§ **About this exercise**: Reproduce exactly, from the data that follows, the line with "## Here's a", the line with "## node liri.js spotify-this-song", and every line that lies between them.

[Stored data]
+ + + + + + +

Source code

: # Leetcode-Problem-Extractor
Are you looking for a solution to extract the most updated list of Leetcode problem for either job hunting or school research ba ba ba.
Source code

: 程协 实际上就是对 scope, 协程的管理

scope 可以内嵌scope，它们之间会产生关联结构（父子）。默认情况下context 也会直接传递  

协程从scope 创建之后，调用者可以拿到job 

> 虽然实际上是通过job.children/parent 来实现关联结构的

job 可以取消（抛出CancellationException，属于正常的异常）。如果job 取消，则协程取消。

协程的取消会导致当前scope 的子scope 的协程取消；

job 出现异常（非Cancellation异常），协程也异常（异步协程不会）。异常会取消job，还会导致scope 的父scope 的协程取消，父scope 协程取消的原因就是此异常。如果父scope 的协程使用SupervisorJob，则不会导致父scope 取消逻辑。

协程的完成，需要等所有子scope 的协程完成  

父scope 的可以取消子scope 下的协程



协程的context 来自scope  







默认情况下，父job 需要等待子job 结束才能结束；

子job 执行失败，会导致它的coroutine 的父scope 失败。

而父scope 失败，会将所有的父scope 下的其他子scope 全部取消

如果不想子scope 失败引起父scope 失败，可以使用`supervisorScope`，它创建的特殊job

+ + + + + + +

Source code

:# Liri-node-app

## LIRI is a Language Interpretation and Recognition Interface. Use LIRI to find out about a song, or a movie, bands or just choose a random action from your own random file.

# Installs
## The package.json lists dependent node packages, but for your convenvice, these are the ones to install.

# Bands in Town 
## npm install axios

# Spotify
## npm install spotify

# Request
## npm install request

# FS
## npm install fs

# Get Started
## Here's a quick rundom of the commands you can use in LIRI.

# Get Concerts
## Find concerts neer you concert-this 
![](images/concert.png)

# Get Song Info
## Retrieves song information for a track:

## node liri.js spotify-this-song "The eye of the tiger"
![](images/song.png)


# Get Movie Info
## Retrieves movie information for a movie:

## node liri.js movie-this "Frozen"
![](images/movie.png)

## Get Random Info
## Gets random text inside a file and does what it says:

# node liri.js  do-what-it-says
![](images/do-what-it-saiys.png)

+ + + + + + +

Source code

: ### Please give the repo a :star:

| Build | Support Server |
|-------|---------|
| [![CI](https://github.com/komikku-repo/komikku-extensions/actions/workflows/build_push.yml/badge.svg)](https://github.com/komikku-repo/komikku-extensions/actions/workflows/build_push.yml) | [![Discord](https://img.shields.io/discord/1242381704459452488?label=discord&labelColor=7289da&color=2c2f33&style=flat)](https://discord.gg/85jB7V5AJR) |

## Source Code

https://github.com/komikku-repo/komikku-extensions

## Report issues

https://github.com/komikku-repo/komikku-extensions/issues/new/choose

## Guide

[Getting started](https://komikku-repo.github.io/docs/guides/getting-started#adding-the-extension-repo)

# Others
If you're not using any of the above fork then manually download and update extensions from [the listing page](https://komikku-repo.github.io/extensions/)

+ + + + + + +

§ **Solution**:
## Here's a quick rundom of the commands you can use in LIRI.

# Get Concerts
## Find concerts neer you concert-this 
![](images/concert.png)

# Get Song Info
## Retrieves song information for a track:

## node liri.js spotify-this-song "The eye of the tiger"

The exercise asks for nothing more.